Pendant que M. l'abbé Coignard tenait ces propos mémorables, M. d'Anquetil, sans l'entendre, assis sur le bord de la vasque, battait les cartes, et jurait comme un diable qu'on n'y voyait goutte pour faire une partie de piquet.

—Vous avez raison, monsieur, dit mon bon maître; on n'y voit pas bien clair, et j'en éprouve quelque déplaisir, moins par la considération des cartes, dont je me passe facilement, que pour l'envie que j'ai de lire quelques pages des Consolations de Boèce, dont je porte toujours un exemplaire de petit format dans la poche de mon habit, afin de l'avoir sans cesse sous la main, pour l'ouvrir au moment où je tombe dans l'infortune, comme il m'arrive aujourd'hui. Car c'est une disgrâce cruelle, monsieur, pour un homme de mon état, que d'être homicide et menacé d'être mis dans les prisons ecclésiastiques. Je sens qu'une seule page de ce livre admirable affermirait mon coeur qui s'abîme à la seule idée de l'official.

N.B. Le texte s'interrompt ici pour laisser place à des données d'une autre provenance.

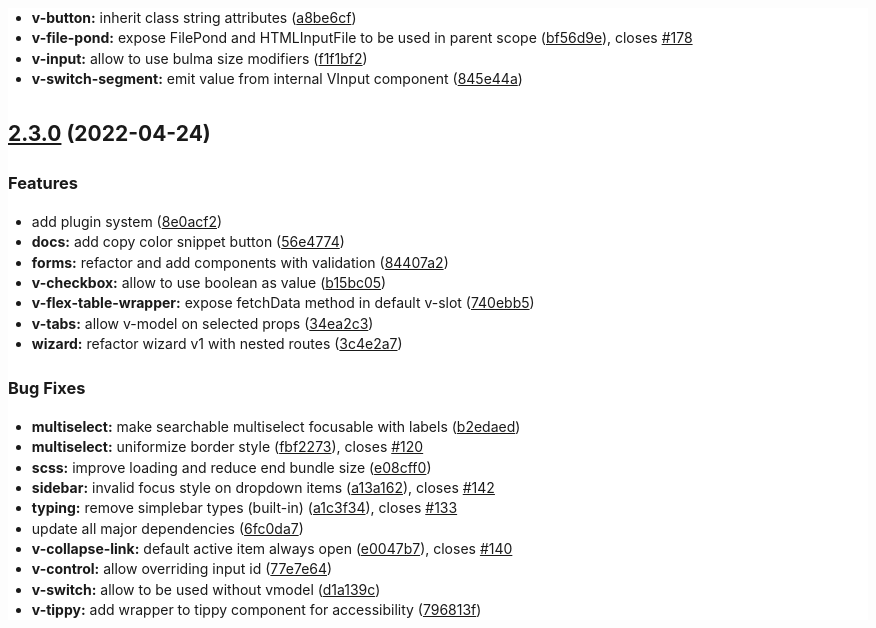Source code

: * **v-button:** inherit class string attributes ([a8be6cf](https://github.com/cssninjaStudio/vuero/commit/a8be6cfa05d8fbd299a09ce9b57f153a05539f0a))
* **v-file-pond:** expose FilePond and HTMLInputFile to be used in parent scope ([bf56d9e](https://github.com/cssninjaStudio/vuero/commit/bf56d9e761810e869a351267d708121c52c4697d)), closes [#178](https://github.com/cssninjaStudio/vuero/issues/178)
* **v-input:** allow to use bulma size modifiers ([f1f1bf2](https://github.com/cssninjaStudio/vuero/commit/f1f1bf233fe32b1a814c6107b156ed86ae3291ca))
* **v-switch-segment:** emit value from internal VInput component ([845e44a](https://github.com/cssninjaStudio/vuero/commit/845e44a5d8ff98fff4d5a176f1de83011168d1ae))

## [2.3.0](https://github.com/cssninjaStudio/vuero/compare/v2.2.0...v2.3.0) (2022-04-24)

### Features

- add plugin system ([8e0acf2](https://github.com/cssninjaStudio/vuero/commit/8e0acf2d03e69f8f026e3c6ca68a2fa1a96b61be))
- **docs:** add copy color snippet button ([56e4774](https://github.com/cssninjaStudio/vuero/commit/56e4774f258030ced4d85cb695d5d41932a1c90e))
- **forms:** refactor and add components with validation ([84407a2](https://github.com/cssninjaStudio/vuero/commit/84407a28dc6656dcf94ffdef63f53a30f0b88de6))
- **v-checkbox:** allow to use boolean as value ([b15bc05](https://github.com/cssninjaStudio/vuero/commit/b15bc05e07fe532fd9ab92a618f6c02f3fd662f9))
- **v-flex-table-wrapper:** expose fetchData method in default v-slot ([740ebb5](https://github.com/cssninjaStudio/vuero/commit/740ebb5f5f17e342da093d5e342211de66bd1201))
- **v-tabs:** allow v-model on selected props ([34ea2c3](https://github.com/cssninjaStudio/vuero/commit/34ea2c34622dd35fef8da2b41901e2b31332336e))
- **wizard:** refactor wizard v1 with nested routes ([3c4e2a7](https://github.com/cssninjaStudio/vuero/commit/3c4e2a7b6b85e4fb89f4d8f52c7b3b060ee0ff73))

### Bug Fixes

- **multiselect:** make searchable multiselect focusable with labels ([b2edaed](https://github.com/cssninjaStudio/vuero/commit/b2edaed3ec031bfac0f987b458138d6ace95e9a8))
- **multiselect:** uniformize border style ([fbf2273](https://github.com/cssninjaStudio/vuero/commit/fbf22733532f7a387e9f8463f1952799f3550cf6)), closes [#120](https://github.com/cssninjaStudio/vuero/issues/120)
- **scss:** improve loading and reduce end bundle size ([e08cff0](https://github.com/cssninjaStudio/vuero/commit/e08cff01f39eb841f251a7d3ee75b8bd505535ce))
- **sidebar:** invalid focus style on dropdown items ([a13a162](https://github.com/cssninjaStudio/vuero/commit/a13a162b883a52a8c1517d56732090f94be996d6)), closes [#142](https://github.com/cssninjaStudio/vuero/issues/142)
- **typing:** remove simplebar types (built-in) ([a1c3f34](https://github.com/cssninjaStudio/vuero/commit/a1c3f34169f03ab3bfbbde13ff3ad0182c38d933)), closes [#133](https://github.com/cssninjaStudio/vuero/issues/133)
- update all major dependencies ([6fc0da7](https://github.com/cssninjaStudio/vuero/commit/6fc0da7bd7d903bfb77b1367d0dd940eb511b8d5))
- **v-collapse-link:** default active item always open ([e0047b7](https://github.com/cssninjaStudio/vuero/commit/e0047b7a902577be2aa6fdb900abbd5a50c21655)), closes [#140](https://github.com/cssninjaStudio/vuero/issues/140)
- **v-control:** allow overriding input id ([77e7e64](https://github.com/cssninjaStudio/vuero/commit/77e7e640314feaf1de3ecad18eaec98efbb0454c))
- **v-switch:** allow to be used without vmodel ([d1a139c](https://github.com/cssninjaStudio/vuero/commit/d1a139cbf461a88437dd09031f9e625de0d82163))
- **v-tippy:** add wrapper to tippy component for accessibility ([796813f](https://github.com/cssninjaStudio/vuero/commit/796813f50f3267d174f75670e47513fa4a1ccc93))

En prononçant ces mots, il se laissa choir sur l'autre bord de la vasque et si profondément, qu'il trempait dans l'eau par tout le beau milieu de son corps. Mais il n'en prenait aucun souci et ne semblait point même s'en apercevoir; tirant de sa poche son Boèce, qui y était réellement, et chaussant ses lunettes, dont il ne restait plus qu'un verre, lequel était fendu en trois endroits, il se mit à chercher dans le petit livre la page la mieux appropriée à sa situation. Il l'eût trouvée sans doute, et il y eût puisé des forces nouvelles, si le mauvais état de ses besicles, les larmes qui lui montaient aux yeux et la faible clarté qui tombait du ciel lui eussent permis de la chercher. Mais il dut bientôt confesser qu'il n'y voyait goutte, et il s'en prit à la lune qui lui montrait sa corne aiguë au bord d'un nuage. Il l'interpella vivement et l'accabla d'invectives:

—Astre obscène, polisson et libidineux, lui dit-il, tu n'es jamais las d'éclairer les turpitudes des hommes, et tu envies un rayon de ta lumière à qui cherche des maximes vertueuses!

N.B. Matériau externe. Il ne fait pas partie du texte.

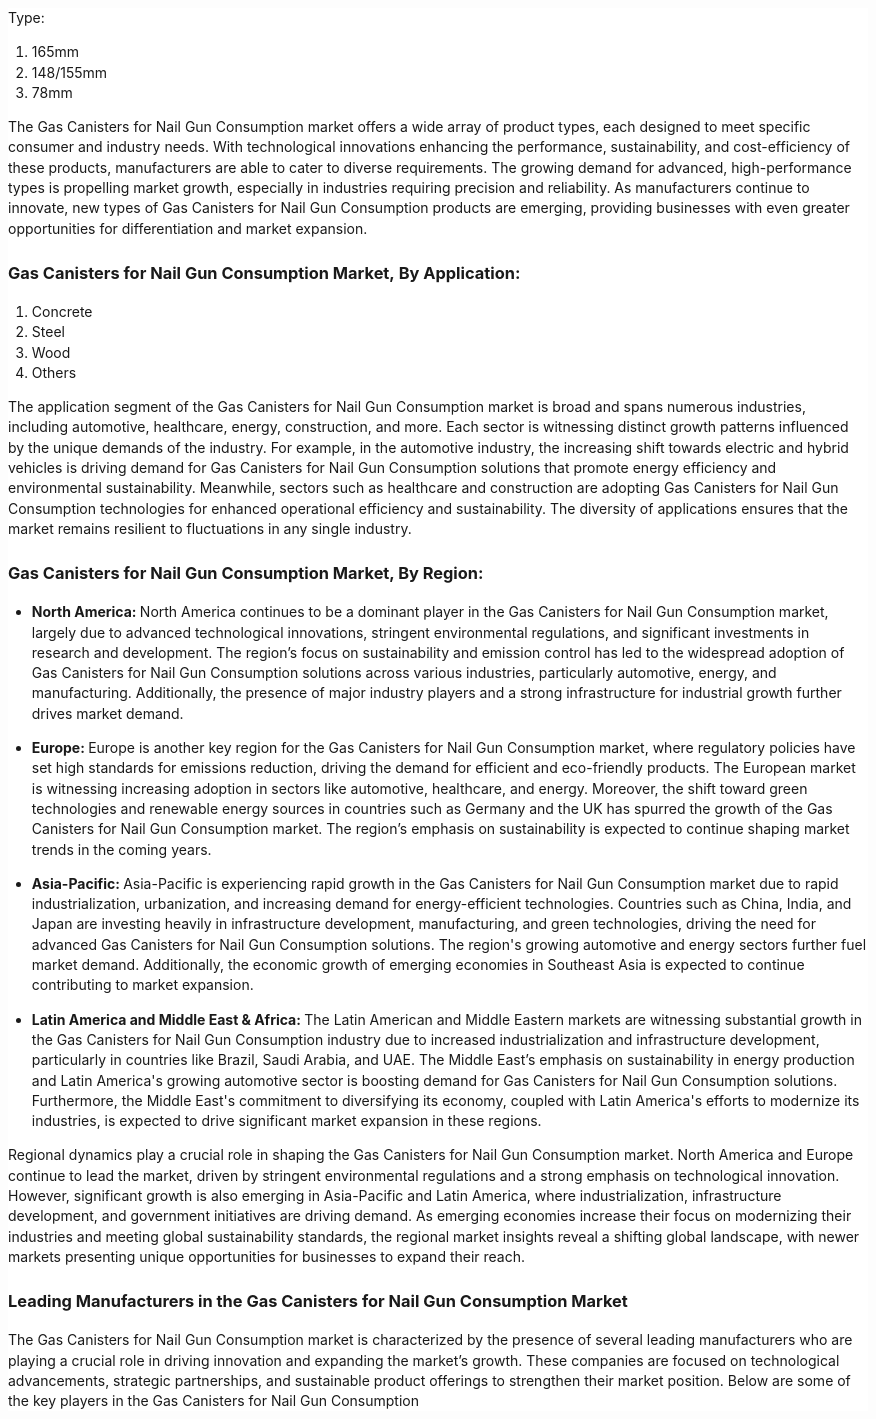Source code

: Type:<br /></strong></h3><ol><li>165mm<li> 148/155mm<li> 78mm</li></ol><p>The Gas Canisters for Nail Gun Consumption market offers a wide array of product types, each designed to meet specific consumer and industry needs. With technological innovations enhancing the performance, sustainability, and cost-efficiency of these products, manufacturers are able to cater to diverse requirements. The growing demand for advanced, high-performance types is propelling market growth, especially in industries requiring precision and reliability. As manufacturers continue to innovate, new types of Gas Canisters for Nail Gun Consumption products are emerging, providing businesses with even greater opportunities for differentiation and market expansion.</p><h3>Gas Canisters for Nail Gun Consumption Market,&nbsp;By Application:</h3><ol><li>Concrete<li> Steel<li> Wood<li> Others</li></ol><p>The application segment of the Gas Canisters for Nail Gun Consumption market is broad and spans numerous industries, including automotive, healthcare, energy, construction, and more. Each sector is witnessing distinct growth patterns influenced by the unique demands of the industry. For example, in the automotive industry, the increasing shift towards electric and hybrid vehicles is driving demand for Gas Canisters for Nail Gun Consumption solutions that promote energy efficiency and environmental sustainability. Meanwhile, sectors such as healthcare and construction are adopting Gas Canisters for Nail Gun Consumption technologies for enhanced operational efficiency and sustainability. The diversity of applications ensures that the market remains resilient to fluctuations in any single industry.</p><h3>Gas Canisters for Nail Gun Consumption Market, By Region:</h3><ul><li><p><strong>North America:&nbsp;</strong>North America continues to be a dominant player in the Gas Canisters for Nail Gun Consumption market, largely due to advanced technological innovations, stringent environmental regulations, and significant investments in research and development. The region&rsquo;s focus on sustainability and emission control has led to the widespread adoption of Gas Canisters for Nail Gun Consumption solutions across various industries, particularly automotive, energy, and manufacturing. Additionally, the presence of major industry players and a strong infrastructure for industrial growth further drives market demand.</p></li><li><p><strong><strong>Europe:&nbsp;</strong></strong>Europe is another key region for the Gas Canisters for Nail Gun Consumption market, where regulatory policies have set high standards for emissions reduction, driving the demand for efficient and eco-friendly products. The European market is witnessing increasing adoption in sectors like automotive, healthcare, and energy. Moreover, the shift toward green technologies and renewable energy sources in countries such as Germany and the UK has spurred the growth of the Gas Canisters for Nail Gun Consumption market. The region&rsquo;s emphasis on sustainability is expected to continue shaping market trends in the coming years.</p></li><li><p><strong><strong>Asia-Pacific:&nbsp;</strong></strong>Asia-Pacific is experiencing rapid growth in the Gas Canisters for Nail Gun Consumption market due to rapid industrialization, urbanization, and increasing demand for energy-efficient technologies. Countries such as China, India, and Japan are investing heavily in infrastructure development, manufacturing, and green technologies, driving the need for advanced Gas Canisters for Nail Gun Consumption solutions. The region's growing automotive and energy sectors further fuel market demand. Additionally, the economic growth of emerging economies in Southeast Asia is expected to continue contributing to market expansion.</p></li><li><p><strong><strong>Latin America and Middle East &amp; Africa:&nbsp;</strong></strong>The Latin American and Middle Eastern markets are witnessing substantial growth in the Gas Canisters for Nail Gun Consumption industry due to increased industrialization and infrastructure development, particularly in countries like Brazil, Saudi Arabia, and UAE. The Middle East&rsquo;s emphasis on sustainability in energy production and Latin America's growing automotive sector is boosting demand for Gas Canisters for Nail Gun Consumption solutions. Furthermore, the Middle East's commitment to diversifying its economy, coupled with Latin America's efforts to modernize its industries, is expected to drive significant market expansion in these regions.</p></li></ul><p>Regional dynamics play a crucial role in shaping the Gas Canisters for Nail Gun Consumption market. North America and Europe continue to lead the market, driven by stringent environmental regulations and a strong emphasis on technological innovation. However, significant growth is also emerging in Asia-Pacific and Latin America, where industrialization, infrastructure development, and government initiatives are driving demand. As emerging economies increase their focus on modernizing their industries and meeting global sustainability standards, the regional market insights reveal a shifting global landscape, with newer markets presenting unique opportunities for businesses to expand their reach.</p><h3><strong>Leading Manufacturers in the Gas Canisters for Nail Gun Consumption Market</strong></h3><p>The Gas Canisters for Nail Gun Consumption market is characterized by the presence of several leading manufacturers who are playing a crucial role in driving innovation and expanding the market&rsquo;s growth. These companies are focused on technological advancements, strategic partnerships, and sustainable product offerings to strengthen their market position. Below are some of the key players in the Gas Canisters for Nail Gun Consumption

—Aussi bien, l'abbé, dit M. d'Anquetil, puisque cette catin de lune nous donne assez de clarté pour nous conduire par les rues, et non pas pour faire un piquet, allons tout de suite à ce château que vous m'avez dit et où il faut que j'entre sans être vu.

Le conseil était bon et, après avoir bu à même le goulot tout le vin de la bouteille, nous prîmes tous trois le chemin de la Croix-des-Sablons. Je marchais en avant avec M. d'Anquetil. Mon bon maître, ralenti par toute l'eau que sa culotte avait bue, nous suivait pleurant, gémissant et dégouttant.